Ma génération est tannée


Photo par Randy Colas sur Unsplash

Lors de la parution de cet article, l’élection provinciale sera chose du passé. Nous aurons un peut-être pas si nouveau gouvernement et la crise écologique ne fera sûrement pas partie de ses priorités.


Mais il y a quelque chose que j’ai observé et vécu, et je ne suis certainement pas la seule, durant cette campagne électorale et qu’on ne peut se permettre d’oublier : le discours réducteur posé sur les jeunes, leurs convictions et leur engagement politique. Beaucoup de chroniques, de commentaires laissaient entendre que les jeunes ne sont pas en mesure de faire des choix politiques, qu’ils manquent d’expérience ou d’information. Gabriel Nadeau-Dubois, « jeune » à être au cœur de la campagne par son rôle de porte-parole de Québec solidaire, s’est fait ridiculiser ou du moins a été moins pris au sérieux que d’autres en raison de son âge et de son inexpérience. Et de ça, ma génération est tannée.

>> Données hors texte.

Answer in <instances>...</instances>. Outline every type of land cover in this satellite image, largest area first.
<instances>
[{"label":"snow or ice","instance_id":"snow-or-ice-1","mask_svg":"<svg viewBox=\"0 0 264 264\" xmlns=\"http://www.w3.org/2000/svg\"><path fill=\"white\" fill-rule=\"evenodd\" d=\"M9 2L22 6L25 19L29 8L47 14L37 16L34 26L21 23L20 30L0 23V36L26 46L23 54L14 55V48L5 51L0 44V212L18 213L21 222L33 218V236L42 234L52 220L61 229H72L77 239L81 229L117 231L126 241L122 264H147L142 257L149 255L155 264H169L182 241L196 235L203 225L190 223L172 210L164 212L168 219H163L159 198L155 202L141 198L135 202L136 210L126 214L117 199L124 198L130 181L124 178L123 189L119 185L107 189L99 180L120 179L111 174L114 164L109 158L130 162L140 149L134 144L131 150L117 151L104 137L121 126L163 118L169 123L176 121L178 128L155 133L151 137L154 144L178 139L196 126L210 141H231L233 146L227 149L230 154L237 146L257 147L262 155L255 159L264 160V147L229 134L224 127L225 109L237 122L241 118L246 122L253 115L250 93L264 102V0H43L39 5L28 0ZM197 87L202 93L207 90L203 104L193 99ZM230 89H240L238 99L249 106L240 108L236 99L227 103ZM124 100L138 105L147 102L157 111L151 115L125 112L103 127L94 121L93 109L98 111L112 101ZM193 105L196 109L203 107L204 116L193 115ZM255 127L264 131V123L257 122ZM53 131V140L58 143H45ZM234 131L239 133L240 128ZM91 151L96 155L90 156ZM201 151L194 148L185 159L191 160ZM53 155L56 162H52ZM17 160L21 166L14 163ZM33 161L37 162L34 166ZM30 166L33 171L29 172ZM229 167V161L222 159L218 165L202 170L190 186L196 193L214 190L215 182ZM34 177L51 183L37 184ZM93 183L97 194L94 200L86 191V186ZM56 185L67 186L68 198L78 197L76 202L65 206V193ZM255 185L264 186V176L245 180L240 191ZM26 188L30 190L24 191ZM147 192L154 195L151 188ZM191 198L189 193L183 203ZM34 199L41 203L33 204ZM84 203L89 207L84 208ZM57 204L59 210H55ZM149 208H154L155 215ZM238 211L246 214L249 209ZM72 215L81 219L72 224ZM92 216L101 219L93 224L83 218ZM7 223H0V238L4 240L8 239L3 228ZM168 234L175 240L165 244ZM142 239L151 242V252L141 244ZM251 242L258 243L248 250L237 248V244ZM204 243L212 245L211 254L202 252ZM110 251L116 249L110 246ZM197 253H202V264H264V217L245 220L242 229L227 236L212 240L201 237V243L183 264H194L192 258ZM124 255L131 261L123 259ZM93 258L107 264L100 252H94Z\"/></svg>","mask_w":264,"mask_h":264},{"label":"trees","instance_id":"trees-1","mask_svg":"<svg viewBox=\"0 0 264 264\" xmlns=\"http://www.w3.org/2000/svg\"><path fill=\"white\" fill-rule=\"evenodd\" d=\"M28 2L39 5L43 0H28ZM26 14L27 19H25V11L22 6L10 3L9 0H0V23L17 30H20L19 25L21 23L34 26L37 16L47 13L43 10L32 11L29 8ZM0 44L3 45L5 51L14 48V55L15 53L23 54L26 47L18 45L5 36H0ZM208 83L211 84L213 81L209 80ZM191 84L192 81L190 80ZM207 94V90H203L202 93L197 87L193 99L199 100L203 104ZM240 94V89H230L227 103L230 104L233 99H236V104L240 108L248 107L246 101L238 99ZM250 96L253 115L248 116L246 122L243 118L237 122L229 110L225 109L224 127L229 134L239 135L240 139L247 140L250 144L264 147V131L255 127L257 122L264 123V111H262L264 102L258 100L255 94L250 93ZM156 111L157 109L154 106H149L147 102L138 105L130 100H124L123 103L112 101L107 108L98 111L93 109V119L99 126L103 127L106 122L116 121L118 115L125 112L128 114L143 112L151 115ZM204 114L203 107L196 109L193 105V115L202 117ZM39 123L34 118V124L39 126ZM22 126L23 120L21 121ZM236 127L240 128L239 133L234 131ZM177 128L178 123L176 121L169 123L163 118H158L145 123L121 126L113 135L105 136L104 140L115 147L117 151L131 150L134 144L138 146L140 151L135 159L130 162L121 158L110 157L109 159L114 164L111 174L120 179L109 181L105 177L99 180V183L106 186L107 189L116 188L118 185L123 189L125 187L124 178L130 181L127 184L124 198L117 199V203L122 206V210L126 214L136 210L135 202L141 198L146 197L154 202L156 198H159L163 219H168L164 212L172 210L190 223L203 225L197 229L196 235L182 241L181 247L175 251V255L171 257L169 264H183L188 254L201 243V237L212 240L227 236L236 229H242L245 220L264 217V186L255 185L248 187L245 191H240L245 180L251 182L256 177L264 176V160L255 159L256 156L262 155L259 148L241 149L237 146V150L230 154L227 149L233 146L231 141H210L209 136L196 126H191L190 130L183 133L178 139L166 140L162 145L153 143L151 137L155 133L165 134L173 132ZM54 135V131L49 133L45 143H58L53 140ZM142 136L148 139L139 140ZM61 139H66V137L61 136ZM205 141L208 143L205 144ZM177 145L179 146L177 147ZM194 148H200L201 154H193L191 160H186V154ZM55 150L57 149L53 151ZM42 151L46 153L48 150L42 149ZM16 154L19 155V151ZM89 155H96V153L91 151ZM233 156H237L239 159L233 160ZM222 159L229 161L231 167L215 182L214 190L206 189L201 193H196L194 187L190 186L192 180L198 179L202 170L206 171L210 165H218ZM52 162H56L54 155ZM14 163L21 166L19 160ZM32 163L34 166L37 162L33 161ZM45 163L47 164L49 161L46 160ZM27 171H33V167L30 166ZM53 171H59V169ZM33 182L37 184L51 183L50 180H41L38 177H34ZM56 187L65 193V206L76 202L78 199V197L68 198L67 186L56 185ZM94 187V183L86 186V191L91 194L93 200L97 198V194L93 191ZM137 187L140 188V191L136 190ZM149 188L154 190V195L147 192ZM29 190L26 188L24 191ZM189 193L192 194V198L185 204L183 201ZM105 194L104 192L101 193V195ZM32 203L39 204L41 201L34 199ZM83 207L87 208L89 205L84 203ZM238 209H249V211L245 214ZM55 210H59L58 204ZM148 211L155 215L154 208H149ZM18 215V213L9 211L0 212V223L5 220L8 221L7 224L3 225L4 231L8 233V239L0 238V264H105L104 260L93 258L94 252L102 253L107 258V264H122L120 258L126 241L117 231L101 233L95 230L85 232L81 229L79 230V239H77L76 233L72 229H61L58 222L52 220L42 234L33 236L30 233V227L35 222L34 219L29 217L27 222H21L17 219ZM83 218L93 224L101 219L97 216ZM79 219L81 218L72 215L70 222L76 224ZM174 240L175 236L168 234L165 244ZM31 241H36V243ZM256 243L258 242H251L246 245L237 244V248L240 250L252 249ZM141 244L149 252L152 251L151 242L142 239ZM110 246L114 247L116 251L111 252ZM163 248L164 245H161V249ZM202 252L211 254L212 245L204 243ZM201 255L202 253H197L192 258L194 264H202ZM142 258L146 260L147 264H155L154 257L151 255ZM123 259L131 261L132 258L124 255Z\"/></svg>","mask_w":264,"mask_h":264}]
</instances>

Prenons, par exemple, la sortie de François Gendron quant à la popularité de Québec solidaire auprès des jeunes. Il avançait que la raison pour laquelle les jeunes se rallient derrière Québec solidaire, c’est l’appât du rêve : comme tous les jeunes, ils veulent rêver, ils veulent y croire… Pour terminer sur cette idée amère et réductrice : « Ils rêvent dans l’idéalisme total ». Ce genre de commentaire, qu’on entend trop souvent, laisse entendre que les jeunes ne sont pas au fait des enjeux politiques d’aujourd’hui, qu’ils ne savent pas faire preuve d’esprit critique. Qu’ils avalent n’importe quoi, qu’ils ne sont encore que des enfants naïfs, guidés par leurs émotions et leur désir de « rêver ». Qu’ils sont trop jeunes, ces jeunes, pour comprendre. Mais c’est exactement là que les tenants de ce genre de discours se trompent. La plupart des jeunes adultes de mon âge sont drôlement intelligents et informés. J’en côtoie tous les jours et j’en vois écrire des choses extrêmement brillantes et nuancées su les réseaux sociaux. Comment ne pas l’être, alors que nous sommes la génération pour qui l’information de tout type est disponible en un seul clic ? Nous sommes bien au fait de la « non-neutralité » des sources et nous en profitons pour diversifier les médias que nous lisons ou écoutons, critiquer les articles et les chroniques que nous voyons passer. Plusieurs d’entre nous avons des opinions, des convictions politiques extrêmement nuancées et éclairées. Mais, étrangement, on ne nous entend pas beaucoup. Pourquoi ?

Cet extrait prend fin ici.